Perpindahan dunia dari keunggulan satu kutub semakin memperkuat peran geografi. Pengaruh regional akan semakin ditentukan oleh koridor keterhubungan, akses sumber daya, dan kendali titik-titik strategis. Bagi India, ini berarti menghadapi segitiga geopolitik: menjalin kemitraan dengan mitra Barat untuk teknologi dan pertahanan, mengelola perbatasan yang tegang dengan Tiongkok dan Pakistan, serta berpartisipasi dengan Dunia Ketiga untuk mempertahankan relevansinya. Jangkauan ekonomi Beijing dan jaringan infrastrukturnya tidak dapat dikesampingkan dalam perhitungan ini.
Pengalaman terbaru India menegaskan sebuah pelajaran bagi semua kekuatan besar yang ingin menjadi besar: otonomi strategis lebih berkelanjutan daripada ketergantungan strategis. Selama sejarahnya pasca-kemerdekaan, India secara intuitif memahami hal ini. Perannya dalam Gerakan Non-Blok tepatnya bertujuan untuk menghindari jebakan memilih pihak antara kekuatan super.
Pelukan Washington membawa keuntungan materiil tetapi juga risiko strategis. Pendinginan hubungan AS-India terbaru telah mengungkapkan risiko-risiko tersebut secara penuh. Dengan kembali berhubungan dengan Tiongkok pada tingkat yang tinggi, India mungkin sedang menemukan kembali manfaat dari diplomasi multipolar. Namun, jalan di depan adalah seperti berjalan di atas tali: Beijing bukanlah mitra yang baik hati, dan sengketa perbatasan masih belum terselesaikan; kebaikan hati Washington juga tidak pasti.

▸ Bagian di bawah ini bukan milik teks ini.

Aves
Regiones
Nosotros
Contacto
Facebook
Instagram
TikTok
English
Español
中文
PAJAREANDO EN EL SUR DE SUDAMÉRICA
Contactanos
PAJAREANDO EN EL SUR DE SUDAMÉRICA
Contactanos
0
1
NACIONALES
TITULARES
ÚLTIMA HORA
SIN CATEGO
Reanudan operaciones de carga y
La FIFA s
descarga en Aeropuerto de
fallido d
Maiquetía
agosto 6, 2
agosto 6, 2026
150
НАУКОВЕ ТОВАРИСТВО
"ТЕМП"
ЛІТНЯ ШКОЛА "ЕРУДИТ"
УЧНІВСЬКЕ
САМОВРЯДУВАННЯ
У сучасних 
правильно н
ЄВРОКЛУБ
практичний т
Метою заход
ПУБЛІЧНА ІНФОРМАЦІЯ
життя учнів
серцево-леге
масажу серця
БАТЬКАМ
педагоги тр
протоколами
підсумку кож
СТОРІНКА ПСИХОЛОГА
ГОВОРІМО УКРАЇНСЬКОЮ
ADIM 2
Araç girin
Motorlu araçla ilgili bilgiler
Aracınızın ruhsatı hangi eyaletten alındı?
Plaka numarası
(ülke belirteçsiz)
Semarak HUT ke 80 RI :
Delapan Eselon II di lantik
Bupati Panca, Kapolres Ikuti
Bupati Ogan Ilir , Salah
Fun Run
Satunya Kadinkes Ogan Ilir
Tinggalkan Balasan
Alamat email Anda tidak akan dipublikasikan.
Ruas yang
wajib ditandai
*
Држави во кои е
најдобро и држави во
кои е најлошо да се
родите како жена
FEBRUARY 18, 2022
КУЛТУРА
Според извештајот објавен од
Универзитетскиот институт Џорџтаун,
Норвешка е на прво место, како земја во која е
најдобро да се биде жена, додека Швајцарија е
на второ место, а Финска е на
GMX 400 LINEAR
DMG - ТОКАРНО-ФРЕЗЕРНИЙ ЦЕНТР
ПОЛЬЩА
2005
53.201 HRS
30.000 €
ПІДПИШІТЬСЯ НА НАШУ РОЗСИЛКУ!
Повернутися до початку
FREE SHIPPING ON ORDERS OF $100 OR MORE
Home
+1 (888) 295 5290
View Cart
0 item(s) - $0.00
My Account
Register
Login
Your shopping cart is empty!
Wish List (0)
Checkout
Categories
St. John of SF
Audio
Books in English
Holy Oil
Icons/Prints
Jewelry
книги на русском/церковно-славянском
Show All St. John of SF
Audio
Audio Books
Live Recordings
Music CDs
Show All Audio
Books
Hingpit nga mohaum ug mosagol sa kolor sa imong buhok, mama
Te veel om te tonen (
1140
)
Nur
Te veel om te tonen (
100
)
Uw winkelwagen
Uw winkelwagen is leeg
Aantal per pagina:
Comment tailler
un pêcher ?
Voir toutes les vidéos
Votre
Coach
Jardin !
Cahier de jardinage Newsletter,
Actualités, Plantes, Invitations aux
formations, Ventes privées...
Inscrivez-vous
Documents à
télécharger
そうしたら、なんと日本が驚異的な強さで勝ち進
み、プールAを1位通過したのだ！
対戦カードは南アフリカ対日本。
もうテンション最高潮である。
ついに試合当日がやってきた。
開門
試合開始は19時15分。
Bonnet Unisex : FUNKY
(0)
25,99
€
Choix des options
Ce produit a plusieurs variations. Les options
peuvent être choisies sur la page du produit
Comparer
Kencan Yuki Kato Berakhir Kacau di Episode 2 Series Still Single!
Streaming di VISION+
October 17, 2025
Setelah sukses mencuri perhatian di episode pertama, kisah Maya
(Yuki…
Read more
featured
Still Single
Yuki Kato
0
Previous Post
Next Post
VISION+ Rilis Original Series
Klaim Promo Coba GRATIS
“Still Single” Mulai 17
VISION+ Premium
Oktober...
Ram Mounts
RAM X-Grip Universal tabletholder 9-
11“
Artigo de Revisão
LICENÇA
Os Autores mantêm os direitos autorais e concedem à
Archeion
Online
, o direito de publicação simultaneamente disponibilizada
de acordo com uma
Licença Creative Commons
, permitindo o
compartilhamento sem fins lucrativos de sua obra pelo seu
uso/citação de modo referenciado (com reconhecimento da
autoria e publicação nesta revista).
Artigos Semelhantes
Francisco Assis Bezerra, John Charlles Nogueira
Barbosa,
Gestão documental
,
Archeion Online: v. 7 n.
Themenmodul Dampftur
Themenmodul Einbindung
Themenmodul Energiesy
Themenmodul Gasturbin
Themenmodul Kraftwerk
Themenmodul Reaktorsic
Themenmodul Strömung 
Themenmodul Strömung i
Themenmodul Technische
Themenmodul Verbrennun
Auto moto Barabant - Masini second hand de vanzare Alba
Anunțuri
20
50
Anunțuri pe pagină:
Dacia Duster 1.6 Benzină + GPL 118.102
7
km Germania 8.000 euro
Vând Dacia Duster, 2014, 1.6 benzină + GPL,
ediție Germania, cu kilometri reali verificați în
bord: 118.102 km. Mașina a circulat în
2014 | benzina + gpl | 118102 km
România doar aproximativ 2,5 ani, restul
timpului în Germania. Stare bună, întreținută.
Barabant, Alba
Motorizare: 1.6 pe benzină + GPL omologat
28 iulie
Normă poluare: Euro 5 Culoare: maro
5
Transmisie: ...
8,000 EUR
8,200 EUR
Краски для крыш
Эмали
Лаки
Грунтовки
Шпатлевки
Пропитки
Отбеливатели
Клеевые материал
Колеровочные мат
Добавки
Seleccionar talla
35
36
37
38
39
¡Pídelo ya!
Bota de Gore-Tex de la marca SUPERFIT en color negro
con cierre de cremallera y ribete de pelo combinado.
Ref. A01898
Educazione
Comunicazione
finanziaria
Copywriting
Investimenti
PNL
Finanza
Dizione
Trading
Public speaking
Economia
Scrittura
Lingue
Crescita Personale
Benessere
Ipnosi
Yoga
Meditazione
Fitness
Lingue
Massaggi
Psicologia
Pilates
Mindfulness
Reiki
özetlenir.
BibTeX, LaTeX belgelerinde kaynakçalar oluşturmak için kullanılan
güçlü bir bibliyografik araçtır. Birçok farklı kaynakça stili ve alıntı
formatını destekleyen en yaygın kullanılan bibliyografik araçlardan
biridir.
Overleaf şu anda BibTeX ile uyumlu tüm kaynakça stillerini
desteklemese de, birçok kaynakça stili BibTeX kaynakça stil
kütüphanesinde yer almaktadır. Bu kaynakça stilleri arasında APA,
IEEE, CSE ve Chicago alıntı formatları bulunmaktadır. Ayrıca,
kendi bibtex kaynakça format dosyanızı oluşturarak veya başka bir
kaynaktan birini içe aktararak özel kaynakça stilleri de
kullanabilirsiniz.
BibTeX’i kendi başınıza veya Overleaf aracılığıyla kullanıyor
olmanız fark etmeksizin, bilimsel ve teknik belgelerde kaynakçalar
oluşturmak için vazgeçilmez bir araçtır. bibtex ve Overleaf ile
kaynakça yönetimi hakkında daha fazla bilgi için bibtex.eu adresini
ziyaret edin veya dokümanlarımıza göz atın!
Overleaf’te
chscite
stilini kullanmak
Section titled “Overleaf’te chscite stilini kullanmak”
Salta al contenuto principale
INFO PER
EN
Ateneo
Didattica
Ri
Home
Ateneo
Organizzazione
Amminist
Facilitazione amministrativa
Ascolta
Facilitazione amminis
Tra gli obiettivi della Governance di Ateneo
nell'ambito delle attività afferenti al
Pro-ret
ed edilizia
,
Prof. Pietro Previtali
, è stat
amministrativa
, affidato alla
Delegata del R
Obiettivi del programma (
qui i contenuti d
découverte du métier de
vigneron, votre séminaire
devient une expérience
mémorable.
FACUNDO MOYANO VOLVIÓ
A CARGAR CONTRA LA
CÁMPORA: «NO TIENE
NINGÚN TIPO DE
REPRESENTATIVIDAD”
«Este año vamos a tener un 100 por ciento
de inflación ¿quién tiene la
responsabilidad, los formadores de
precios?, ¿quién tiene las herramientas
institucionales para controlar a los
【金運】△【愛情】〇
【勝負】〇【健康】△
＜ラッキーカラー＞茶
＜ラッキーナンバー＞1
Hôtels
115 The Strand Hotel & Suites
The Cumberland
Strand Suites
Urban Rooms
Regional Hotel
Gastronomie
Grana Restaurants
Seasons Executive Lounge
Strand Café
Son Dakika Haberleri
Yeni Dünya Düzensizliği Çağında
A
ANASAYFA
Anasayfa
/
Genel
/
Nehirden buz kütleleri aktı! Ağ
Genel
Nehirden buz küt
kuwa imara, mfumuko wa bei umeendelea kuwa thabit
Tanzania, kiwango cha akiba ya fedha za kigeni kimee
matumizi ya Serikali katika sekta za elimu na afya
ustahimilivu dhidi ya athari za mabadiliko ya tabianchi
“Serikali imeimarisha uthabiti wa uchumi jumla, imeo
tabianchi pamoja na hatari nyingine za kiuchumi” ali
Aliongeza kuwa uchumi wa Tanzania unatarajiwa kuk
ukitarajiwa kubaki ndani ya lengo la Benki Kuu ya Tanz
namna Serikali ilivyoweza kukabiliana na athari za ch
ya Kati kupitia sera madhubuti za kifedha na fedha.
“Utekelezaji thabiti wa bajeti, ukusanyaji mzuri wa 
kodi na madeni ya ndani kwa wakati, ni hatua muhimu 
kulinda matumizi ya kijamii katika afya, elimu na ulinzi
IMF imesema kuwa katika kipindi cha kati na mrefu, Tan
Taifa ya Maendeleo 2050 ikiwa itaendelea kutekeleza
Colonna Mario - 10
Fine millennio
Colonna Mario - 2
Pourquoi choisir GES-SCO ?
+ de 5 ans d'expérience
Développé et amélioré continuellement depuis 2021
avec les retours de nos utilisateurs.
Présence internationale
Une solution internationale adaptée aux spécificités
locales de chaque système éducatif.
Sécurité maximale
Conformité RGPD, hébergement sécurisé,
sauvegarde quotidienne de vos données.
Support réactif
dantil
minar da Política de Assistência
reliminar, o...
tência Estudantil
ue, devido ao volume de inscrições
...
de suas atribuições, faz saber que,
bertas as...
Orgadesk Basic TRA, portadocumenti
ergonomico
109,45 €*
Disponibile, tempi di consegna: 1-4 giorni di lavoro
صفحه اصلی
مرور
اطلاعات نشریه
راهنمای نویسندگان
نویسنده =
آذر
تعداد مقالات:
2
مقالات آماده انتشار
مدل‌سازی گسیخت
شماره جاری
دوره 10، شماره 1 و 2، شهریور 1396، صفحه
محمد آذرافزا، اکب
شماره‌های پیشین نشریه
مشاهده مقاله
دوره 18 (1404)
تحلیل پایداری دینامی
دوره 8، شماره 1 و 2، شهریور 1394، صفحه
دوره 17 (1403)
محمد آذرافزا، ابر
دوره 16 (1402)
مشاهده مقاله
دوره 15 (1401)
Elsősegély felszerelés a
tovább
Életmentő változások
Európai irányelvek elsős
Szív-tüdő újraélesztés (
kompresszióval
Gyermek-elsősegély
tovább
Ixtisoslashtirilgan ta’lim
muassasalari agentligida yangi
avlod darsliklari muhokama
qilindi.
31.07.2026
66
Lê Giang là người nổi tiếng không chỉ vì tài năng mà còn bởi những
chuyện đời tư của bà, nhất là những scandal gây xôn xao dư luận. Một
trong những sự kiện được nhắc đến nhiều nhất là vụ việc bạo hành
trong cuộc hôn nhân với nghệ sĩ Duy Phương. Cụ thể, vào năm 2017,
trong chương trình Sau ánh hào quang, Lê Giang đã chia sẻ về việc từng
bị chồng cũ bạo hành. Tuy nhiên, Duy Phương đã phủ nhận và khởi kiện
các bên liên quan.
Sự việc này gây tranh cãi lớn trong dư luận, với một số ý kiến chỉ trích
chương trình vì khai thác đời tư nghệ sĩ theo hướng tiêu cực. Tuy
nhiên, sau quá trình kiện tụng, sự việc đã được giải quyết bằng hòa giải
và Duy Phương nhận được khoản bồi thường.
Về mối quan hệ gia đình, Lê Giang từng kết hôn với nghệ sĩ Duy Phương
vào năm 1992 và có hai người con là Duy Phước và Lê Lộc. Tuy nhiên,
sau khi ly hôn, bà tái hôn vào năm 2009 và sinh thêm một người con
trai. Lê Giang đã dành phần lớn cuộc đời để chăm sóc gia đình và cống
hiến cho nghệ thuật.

Pada akhirnya, kunjungan Modi ke Tianjin lebih dari sekadar kesempatan foto. Ini adalah ujian kemampuan India untuk beradaptasi dalam urutan geopolitik yang berubah - dan mungkin sebuah pengakuan diam-diam bahwa dalam politik global, geografi menulis naskah awal, tetapi pragmatisme mengedit versi akhirnya.
Disediakan oleh SyndiGate Media Inc. (Syndigate.info).